Nurses at the front line of personalised medicine
NHS North West staff lead the charge in adopting genomic technologies in healthcare with pioneering use of new gene test
Ground-breaking examples of how genomics can deliver more personalised and precise diagnosis and treatment for NHS patients are exciting, but they can seem very distant from day-to-day reality for most health professionals – until now.
This week, a new initiative sees nurses at clinics in the Royal Liverpool University Hospital, Warrington Hospital and the Countess of Chester Hospital using a genetic test to inform warfarin prescription to patients with atrial fibrillation.
Scope for improvement
Warfarin is the most common anti-coagulant drug used in the NHS, thought to be prescribed in at least 1% of the UK population, and a much higher proportion of the elderly population. It is used to reduce the risk of blood clots in high-risk patients. This may be short-term use after surgery, or long-term in patients who have had a stroke, heart attack, DVT or pulmonary embolism, as well as to reduce the risk of blood clots in patients with replacement heart valves or atrial fibrillation.
Warfarin is an effective and affordable anticoagulant, but it takes time to establish the optimal dose; patients need regular monitoring and dose adjustment to achieve this and minimise the very real risk of dangerous side-effects such as bleeding in the brain or gastrointestinal tract; the drug is one of the most commonly associated with serious adverse effects requiring hospital admission. Although there are alternative drugs that do not require such intensive monitoring, such as dabigatran, they are significantly more expensive. Most patients therefore continue to receive warfarin, with monitoring frequently provided via outpatient anticoagulant clinics; it typically takes 6-8 appointments to stabilise their dose.

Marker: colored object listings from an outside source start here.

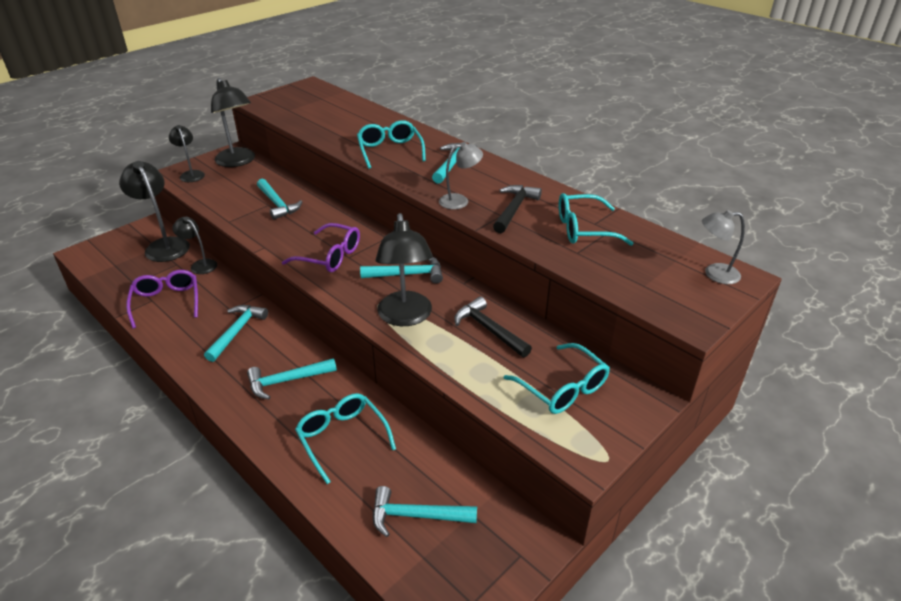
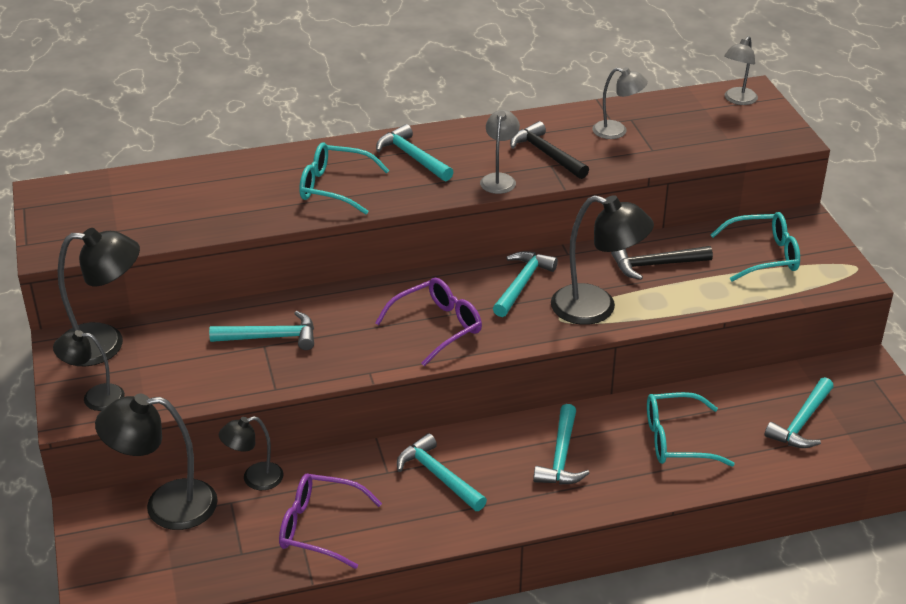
camera: 60 degrees left, 0 degrees up
turquoise glasses [559,193,633,246] -> grey lamp [592,67,648,139]

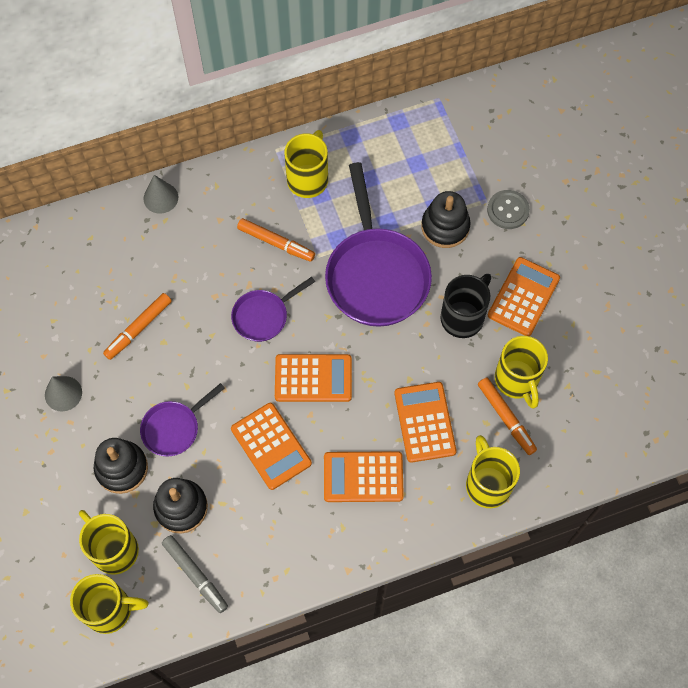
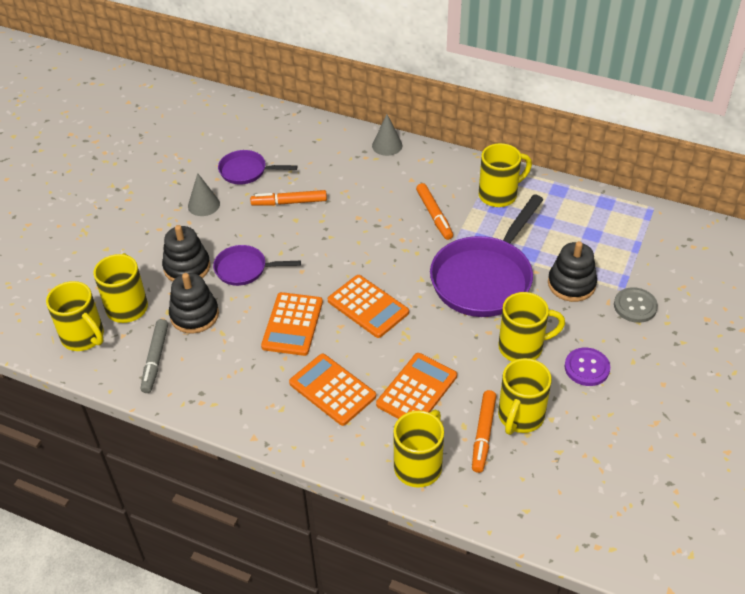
camera: 45 degrees right, 20 degrees down
purple pan [231,277,315,342] -> purple pan moved to [218,150,297,185]
black mug [441,274,491,338] -> yellow mug [498,292,565,361]
orange calculator [488,257,560,336] -> purple button [565,348,610,386]

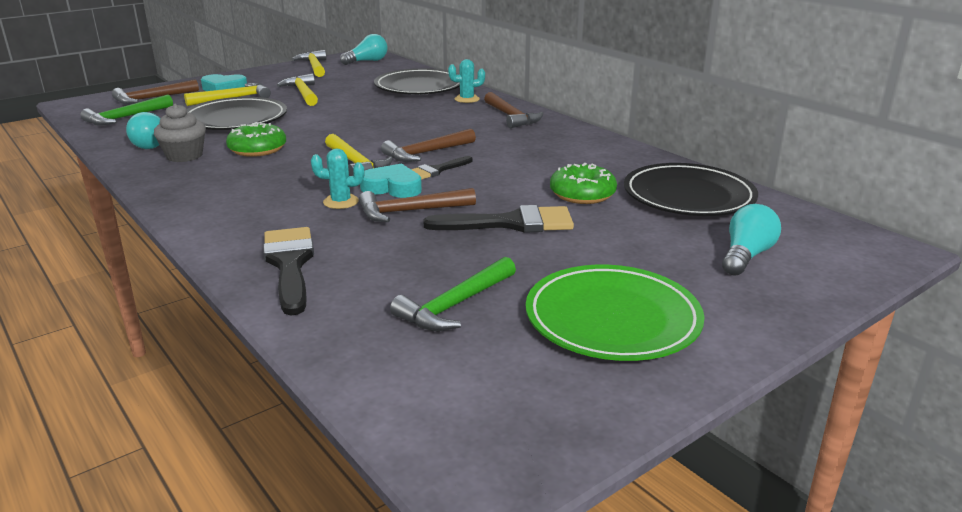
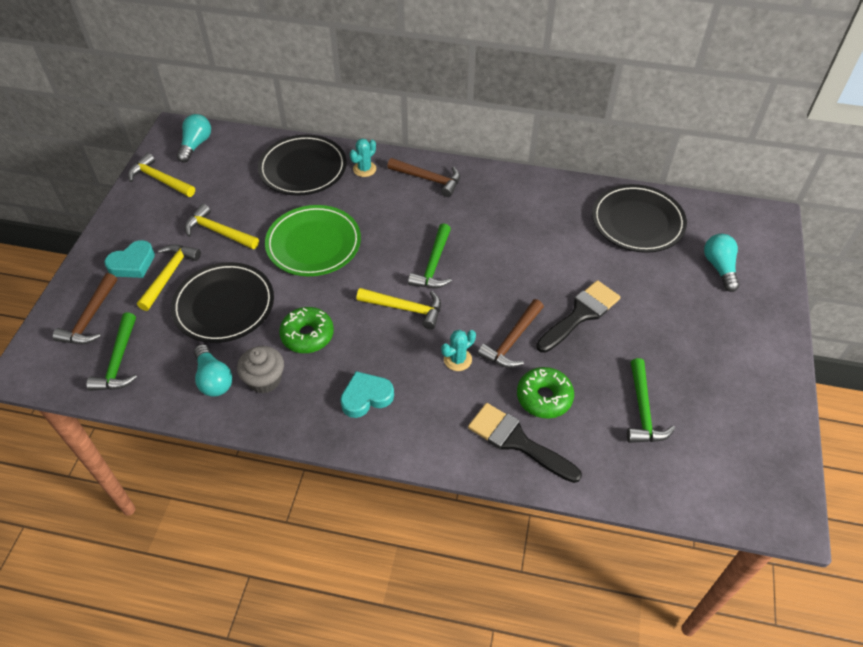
camera: 40 degrees left, 25 degrees up
turquoise heart [360,164,422,198] -> turquoise heart moved to [340,371,394,418]
brown hammer [381,128,476,162] -> green hammer [408,223,452,288]
black brush [411,156,473,180] -> none
green plate [526,265,705,361] -> green plate moved to [265,205,361,276]
green donut [550,163,617,204] -> green donut moved to [517,367,574,418]

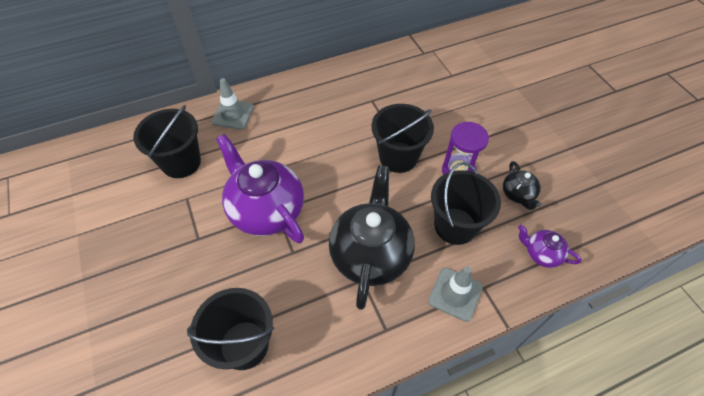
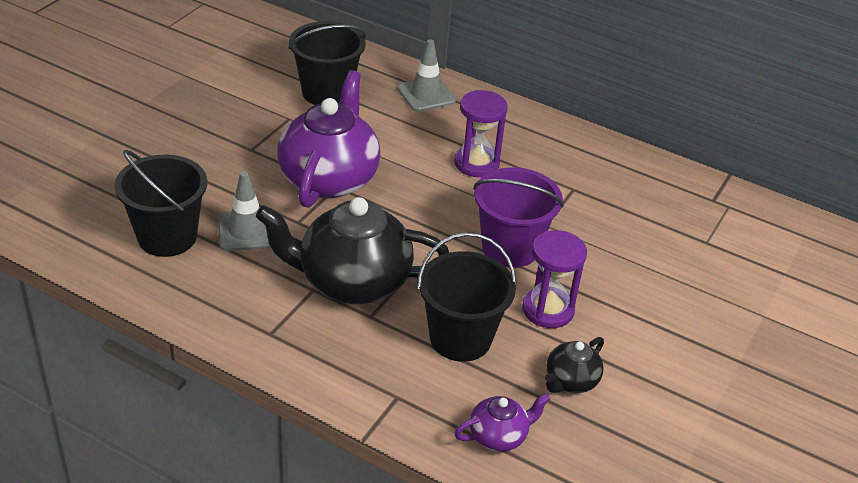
camera: 50 degrees right, 15 degrees down
black teapot [329,165,415,310] -> black teapot turned 150 degrees counterclockwise [256,197,449,304]
black bucket [372,104,434,173] -> purple bucket [473,167,564,268]
grey traffic cone [428,267,483,322] -> grey traffic cone moved to [218,171,271,251]
purple teapot [518,225,582,268] -> purple teapot turned 75 degrees clockwise [454,393,550,452]
none -> purple hourglass [454,90,508,177]

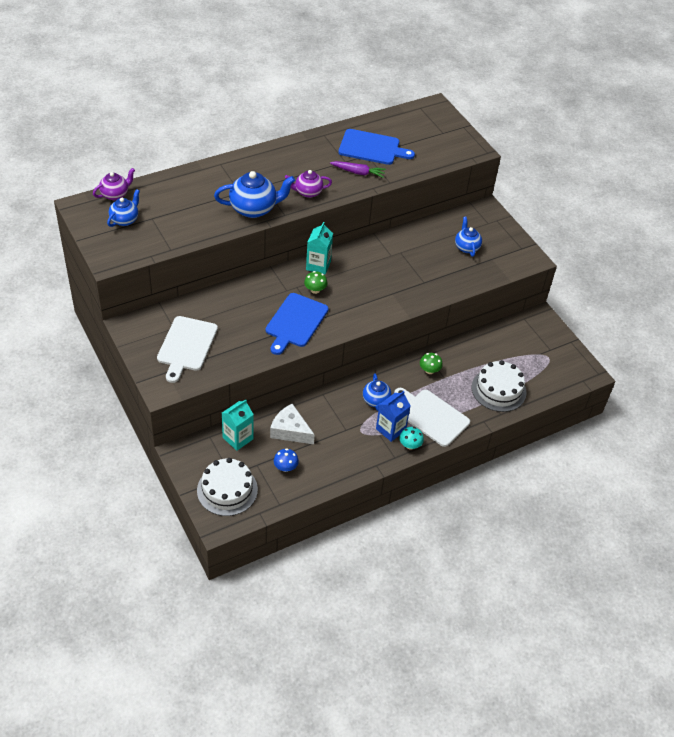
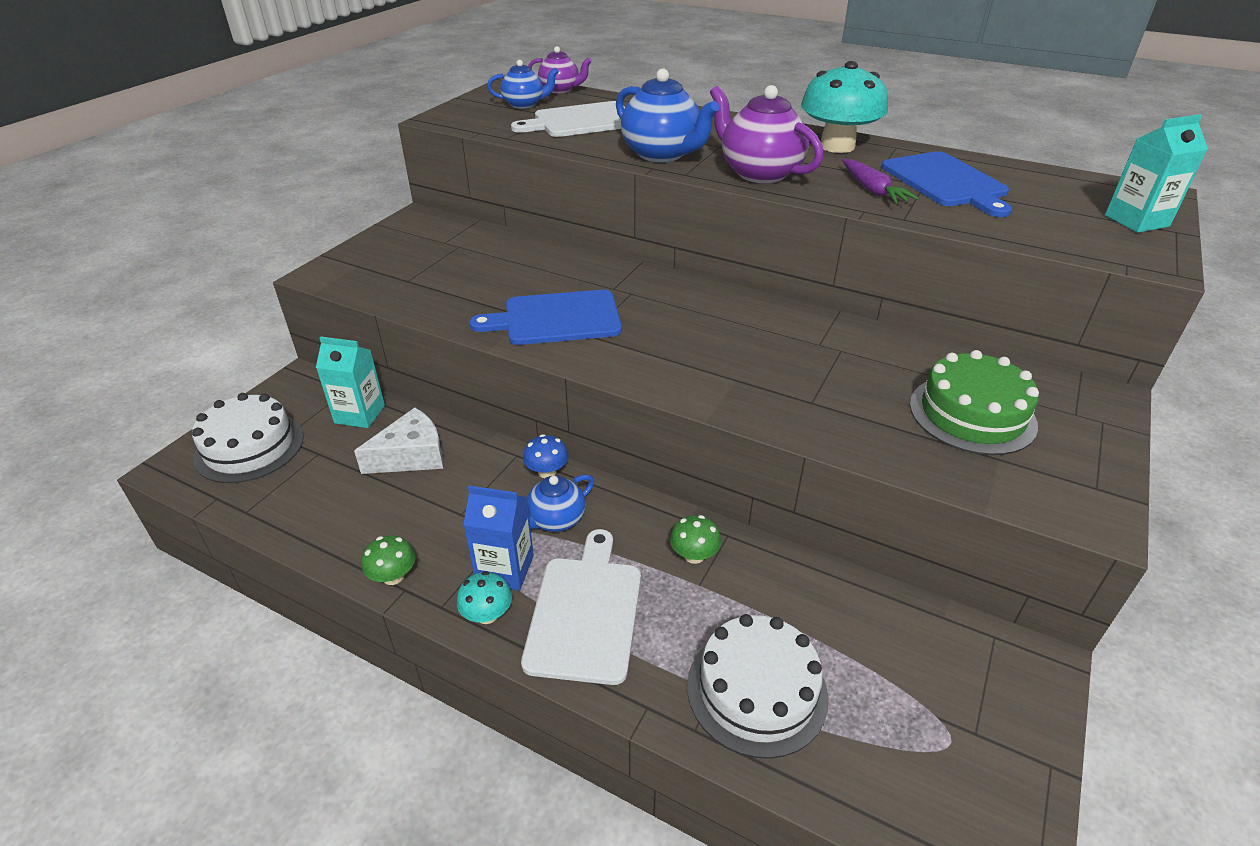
camera: 60 degrees right, 10 degrees down
white cutting board [157,316,218,383] -> white cutting board moved to [511,101,625,137]
white cheese [270,404,315,444] -> white cheese turned 60 degrees clockwise [354,408,443,474]
blue mushroom [274,448,299,472] -> blue mushroom moved to [523,434,569,478]
purple teapot [285,170,332,198] -> purple teapot [710,85,823,184], size x1.65
green mushroom [304,271,328,294] -> green mushroom moved to [362,535,415,585]
turquoise carton [306,222,333,275] -> turquoise carton moved to [1105,114,1208,233]
blue teapot [455,217,482,257] -> green cake [910,350,1039,455]
none -> turquoise mushroom [801,61,888,153]

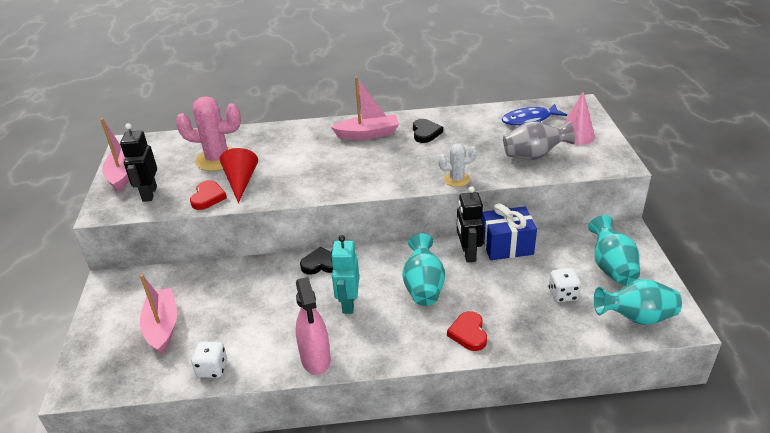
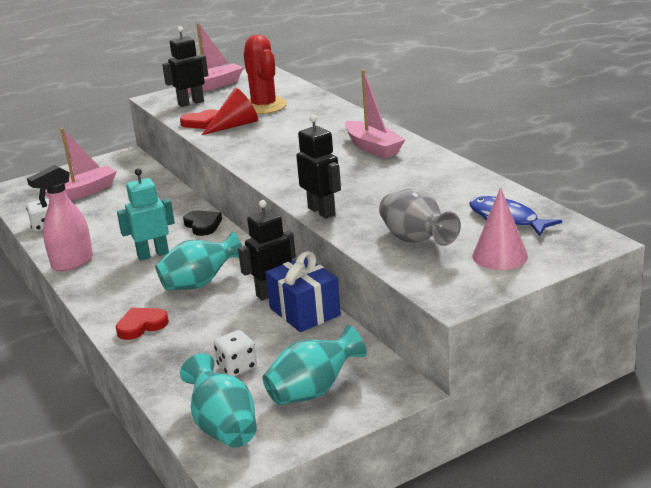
camera: 65 degrees right, 10 degrees down
pink cactus [176,96,241,171] -> red cactus [244,35,287,114]
black heart [413,119,443,143] -> none
white cactus [438,143,477,187] -> black robot [296,114,341,219]

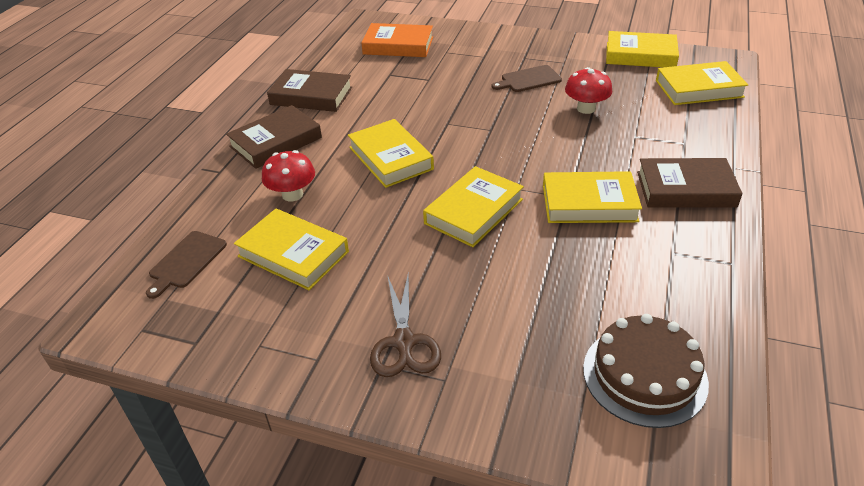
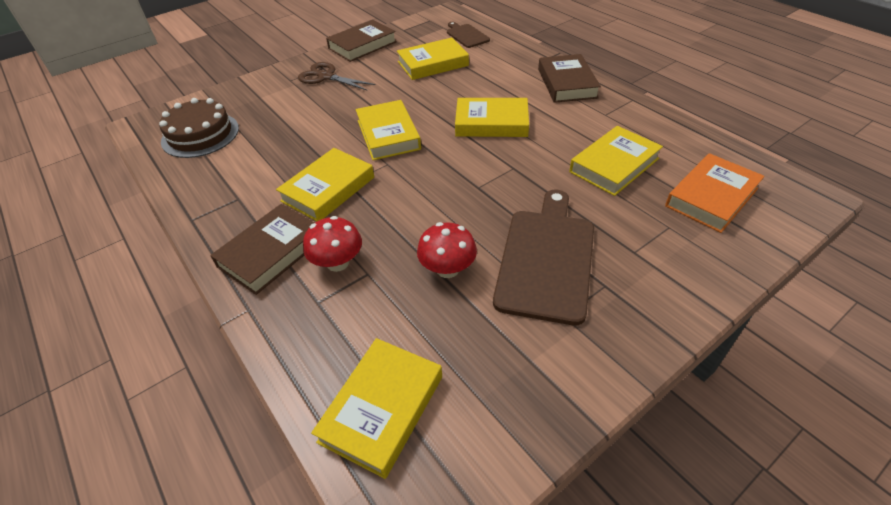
camera: 125 degrees right, 5 degrees up
red mushroom [262,150,315,201] -> red mushroom moved to [303,216,362,272]
brown book [267,69,352,112] -> brown book moved to [326,20,397,62]
brown cutting board [491,65,562,92] -> brown cutting board [493,190,594,326], size x1.89
yellow book [606,31,679,68] -> yellow book moved to [569,126,663,196]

However, there is scope to improve warfarin prescribing. Some individuals have a genetic sensitivity to warfarin due to variants in the CYP2C9 and VKORC1 genes, which specify key enzymes involved in the drug’s metabolism. People with a genetic ‘fast’ metabolism profile may need higher doses than normal to achieve a therapeutic effect, whilst those with a genetic ‘slow’ or ‘sensitive’ profile need lower doses to avoid side-effects.
A ‘win-win’ for patients and the NHS
An international randomised control trial based in Liverpool, Newcastle and Sweden used genetic tests to determine patients’ warfarin sensitivity and included this information in a predictive algorithm to calculate the best warfarin dose for each patient – which proved to be effective.
Now nurses at the three North West hospitals will become the first front-line NHS staff to use a 45-minute saliva genotyping test to inform drug doses in a trial of clinical implementation led by the University of Liverpool’s Wolfson Centre for Personalised Medicine. Results will be reported in 2017, but one patient (Paul Downie, 56) has commented:
“My mum went on warfarin eight months ago and she was back and forward to the clinic at least four times on a weekly basis before they got the dose right. I went back once, which meant I could go back to work quicker, feeling well enough to go back to normal life. I think this a win-win, for me and for the health service.”
NHS England Chief Scientific Officer Professor Sue Hill OBE, who is leading the personalised medicine strategy, commented: “This is precisely the sort of personalisation of treatment that we want to see available and delivered across the NHS.”